Coun Yates said solar panel and wind turbines should be considered before harnessing electricity from water as it would be cheaper.

“The roof at Biddulph Leisure Centre would have been ideal for solar panels and enormous opportunity has been lost because it’s just had a brand new roof – and it is south facing.

“And Mill Hayes Sports Centre has a beautiful south facing roof. The centre is on a main road and lots of people would see the solar panels and ask more about them.”

Coun Yates said other “low hanging fruit” was the use of wind turbines, saying: “There is a strong case that farms should be powered by wind turbines. There’s a debate to be had and we need to start that debate.”

He said the problem with a hydro-electricity scheme in Biddulph was that there was not a continual head of water to drive a turbine.

“Whether the Biddulph Valley is suitable for a meaningful scheme, I would be very surprised,” Coun Yates added.

He said the best option could be Knypersley Reservoir at Greenway Bank.

“That is the feeder to the Caldon canal and comes out as a continual flow under reasonable pressure, but we don’t know how much power it would provide or who would plug into the supply,” he said.

Coun Joe Porter, the district council’s portfolio holder for climate change and biodiversity, said: “We are already investigating this with external consultants, looking at the potential for hydro power projects but we are in the very early stages at the moment.

“It would obviously be quite a lengthy process and these things don’t happen overnight and take time to plan.

“We want to be a carbon neutral district by 2030 and part of that is the decarbonisation of the electricity system and a hydro power scheme could be part of that package.”

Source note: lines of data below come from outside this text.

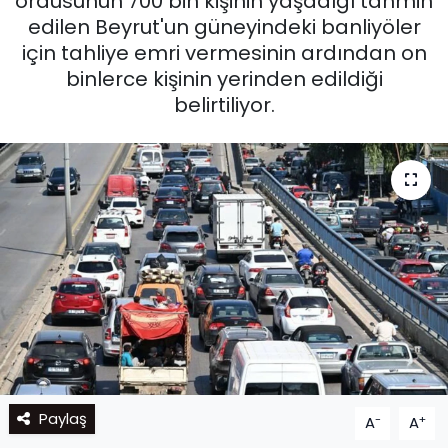
ordusunun 700 bin kişinin yaşadığı tahmin
edilen Beyrut'un güneyindeki banliyöler
için tahliye emri vermesinin ardından on
binlerce kişinin yerinden edildiği
belirtiliyor.
Paylaş
-
+
A
A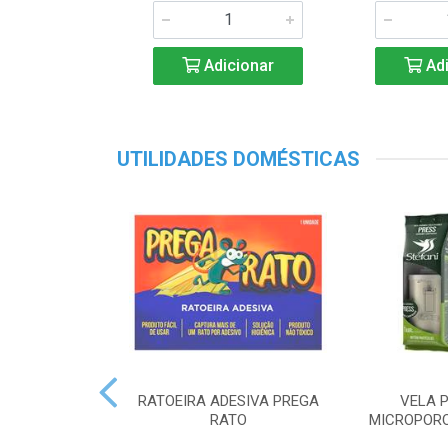
Adicionar
Adi
UTILIDADES DOMÉSTICAS
RATOEIRA ADESIVA PREGA
VELA P
RATO
MICROPORO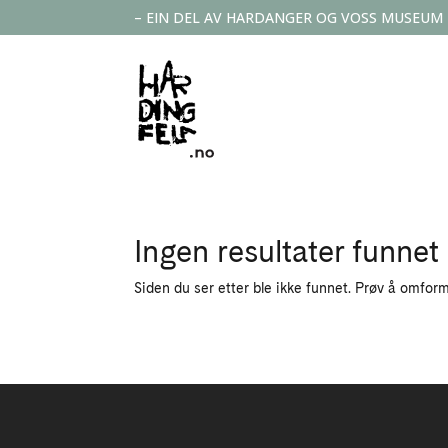
– EIN DEL AV HARDANGER OG VOSS MUSEUM
Ingen resultater funnet
Siden du ser etter ble ikke funnet. Prøv å omform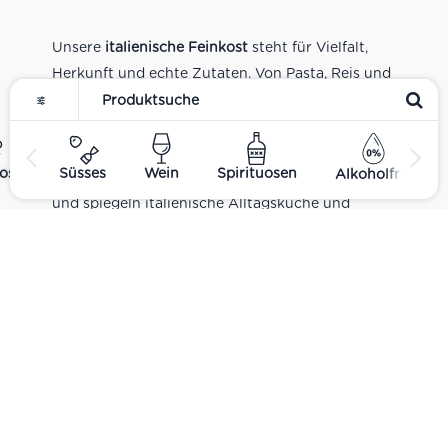
Unsere
italienische Feinkost
steht für Vielfalt,
Herkunft und echte Zutaten. Von Pasta, Reis und
Tomatensaucen über Olivenöl, Antipasti und
Pesto bis zu Balsamico und Spezialitäten aus
verschiedenen Regionen Italiens. Alle Produkte
ost
Süsses
Wein
Spirituosen
Alkoholfrei
sind Teil unseres realen Supermarkt-Sortiments
und spiegeln italienische Alltagsküche und
Tradition wider. Italienische Feinkost online
kaufen.
Catering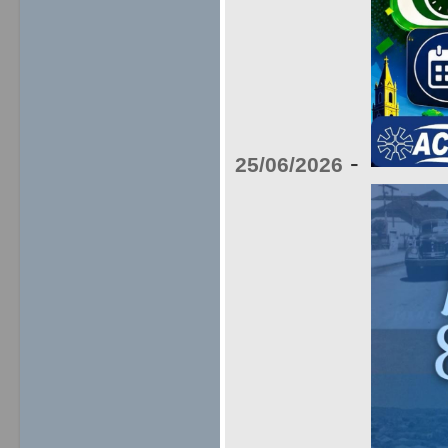
-
25/06/2026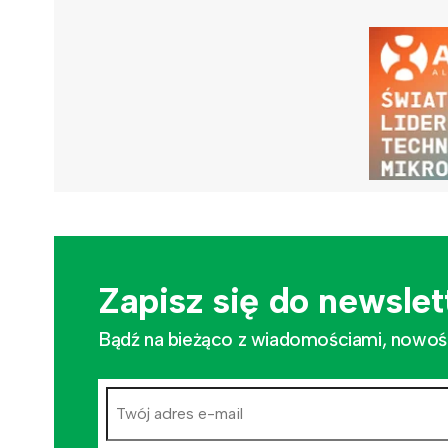
Zapisz się do newslet
Bądź na bieżąco z wiadomościami, nowościa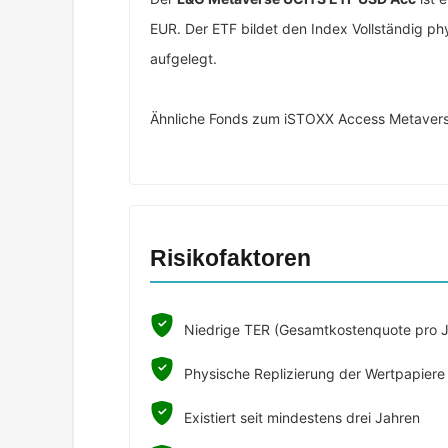
EUR. Der ETF bildet den Index Vollständig phy
aufgelegt.
Ähnliche Fonds zum iSTOXX Access Metavers
Risikofaktoren
Niedrige TER (Gesamtkostenquote pro J
Physische Replizierung der Wertpapiere
Existiert seit mindestens drei Jahren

Coun Porter added: “In Staffordshire Moorlands we have a lot of water resources locally and we want to champion a nature-based solution to climate change.

“There has been a piece of academic work done recently about the opportunity for hydropower in Staffordshire and we are looking at that.”

As part of its commitment to tackle climate change, the district council has announced “ambitious plans” to plant community orchards in towns across the Moorlands including five in Biddulph.

Coun Porter said: “We are using that as a starting point to a very ambitious tree planting programme in the coming years to increase our carbon capture.”

He said working with local councillors, the district has earmarked potential sites for the community orchards and more orchards could be added.

The first trees will be planted in November, when the tree-planting season begins.